🤖 AI Summary
Large language models (LLMs) frequently omit critical information or inadequately cover key perspectives—especially concerning sensitive topics—posing significant reliability and safety risks. Method: This paper introduces three automated approaches for evaluating factual completeness: (1) sentence decomposition grounded in natural language inference (NLI), (2) question-answer pair extraction and alignment, and (3) end-to-end missing-information detection using large models. Contribution/Results: Experimental results demonstrate that the end-to-end method substantially outperforms conventional, complex strategies in identifying omissions, validating the efficacy of simple, discriminative LLM-based paradigms. We systematically benchmark multiple leading open-source LLMs across multi-source query tasks, revealing—through the first empirical evidence—a pervasive, systematic tendency toward information omission. This work establishes a novel, comprehensive evaluation benchmark and provides an extensible technical framework for assessing informational coverage and factual completeness in LLM-generated text.
📝 Abstract
Despite demonstrating remarkable performance across a wide range of tasks, large language models (LLMs) have also been found to frequently produce outputs that are incomplete or selectively omit key information. In sensitive domains, such omissions can result in significant harm comparable to that posed by factual inaccuracies, including hallucinations. In this study, we address the challenge of evaluating the comprehensiveness of LLM-generated texts, focusing on the detection of missing information or underrepresented viewpoints.
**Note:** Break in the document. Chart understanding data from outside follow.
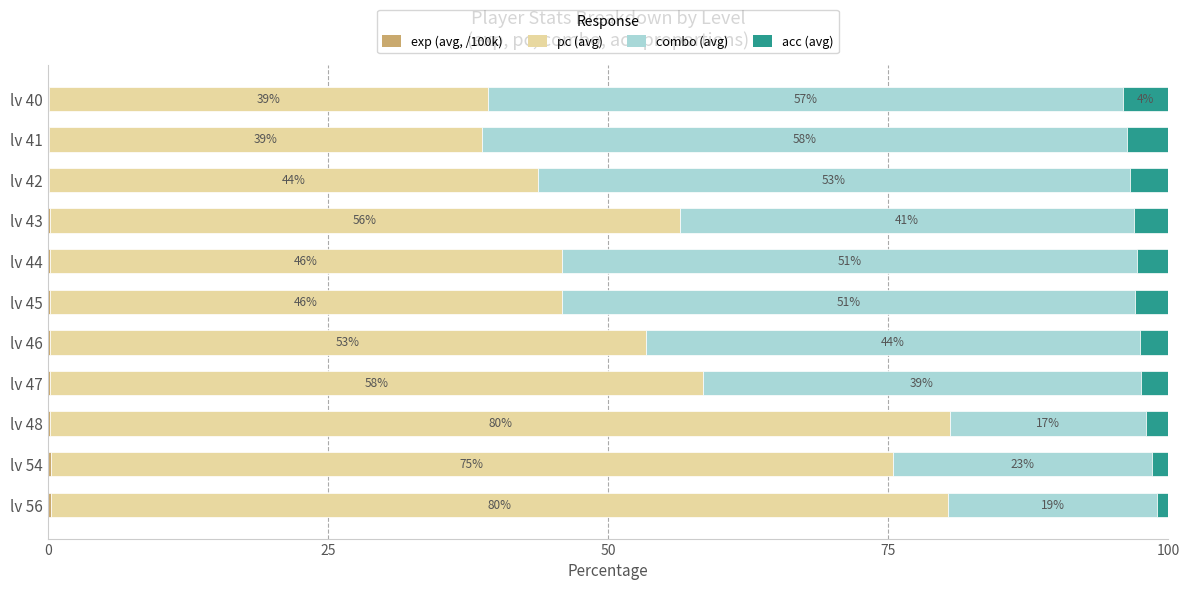

What is the total value across all series at lv 45?

100.0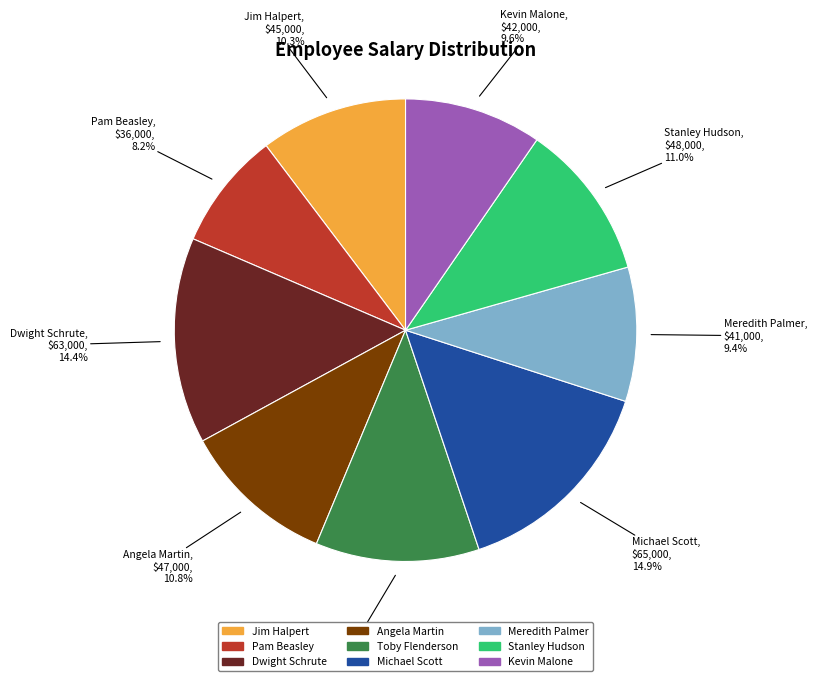

The Kevin Malone slice represents 22% of the pie. True or false?

False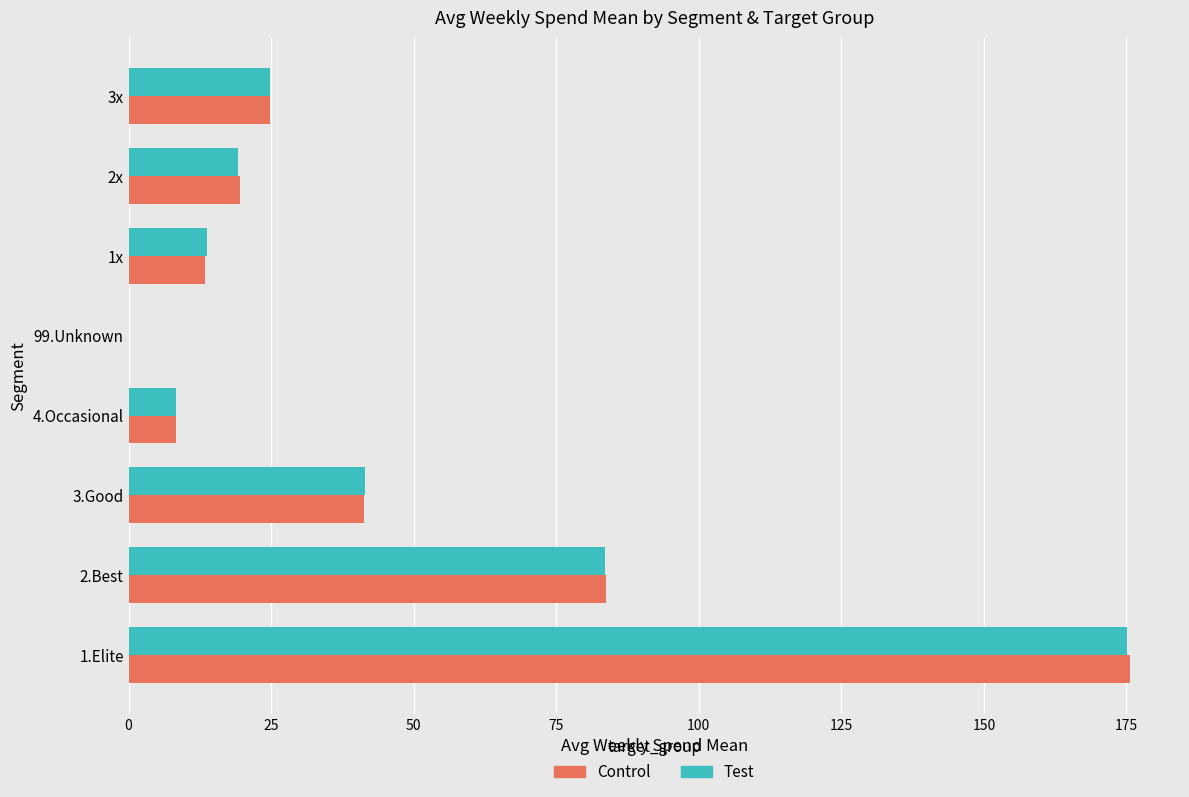

Is it true that Test equals 0.0 at 99.Unknown?

True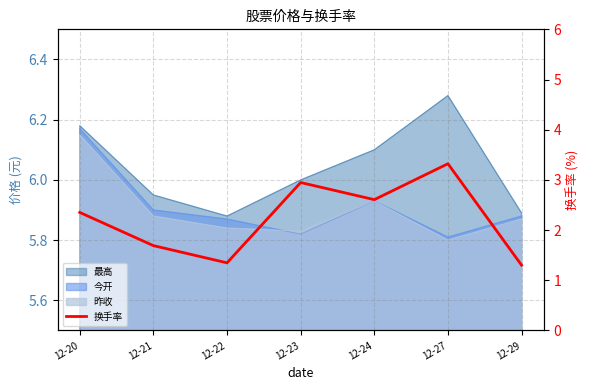

Rank the categories by value from highest to lowest.

12-27, 12-23, 12-24, 12-20, 12-21, 12-22, 12-29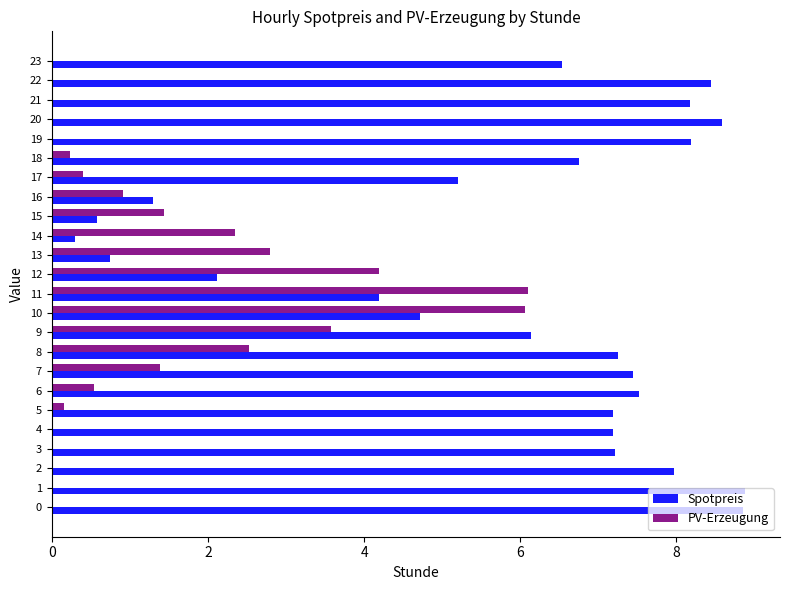

The PV-Erzeugung series shows -2.8 at 22. True or false?

False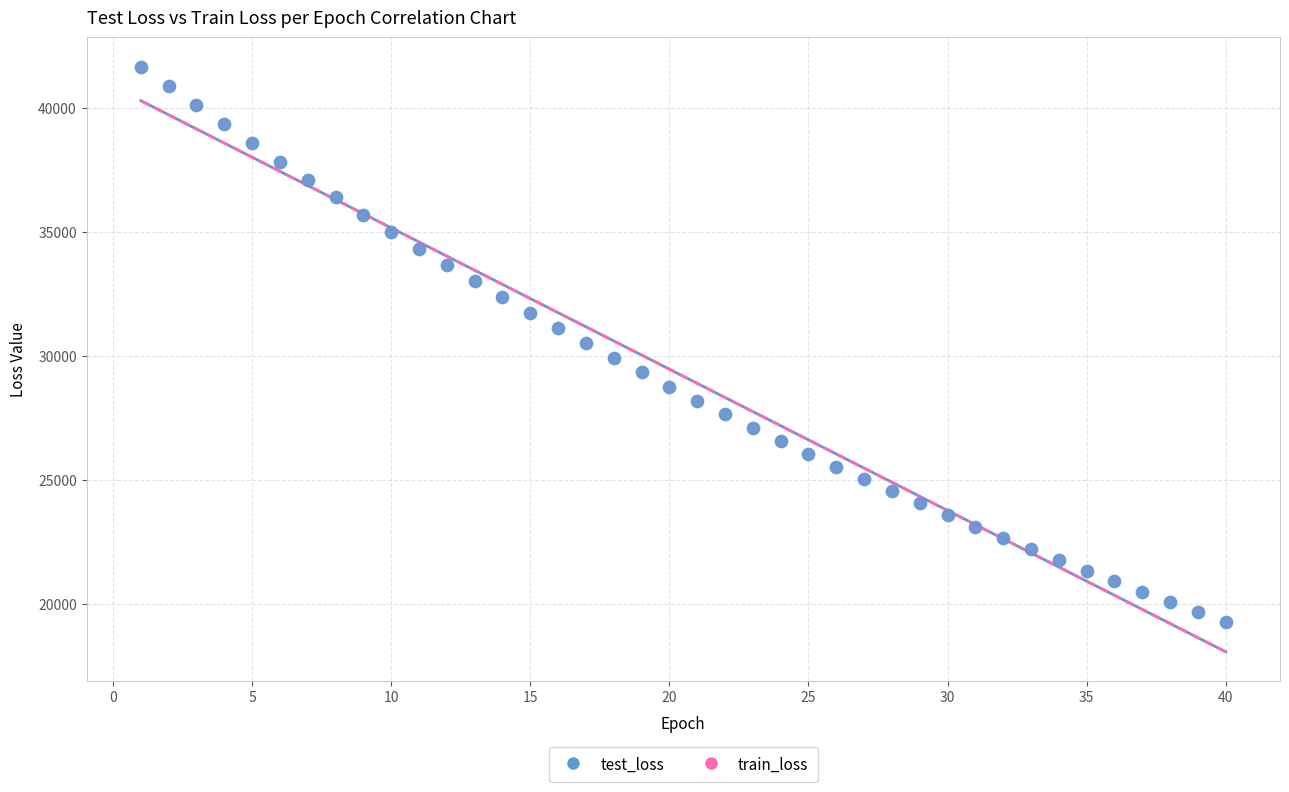

What are all the series names shown in the legend?

test_loss, train_loss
We investigate three automated evaluation strategies: (1) an NLI-based method that decomposes texts into atomic statements and uses natural language inference (NLI) to identify missing links, (2) a Q&A-based approach that extracts question-answer pairs and compares responses across sources, and (3) an end-to-end method that directly identifies missing content using LLMs. Our experiments demonstrate the surprising effectiveness of the simple end-to-end approach compared to more complex methods, though at the cost of reduced robustness, interpretability and result granularity. We further assess the comprehensiveness of responses from several popular open-weight LLMs when answering user queries based on multiple sources.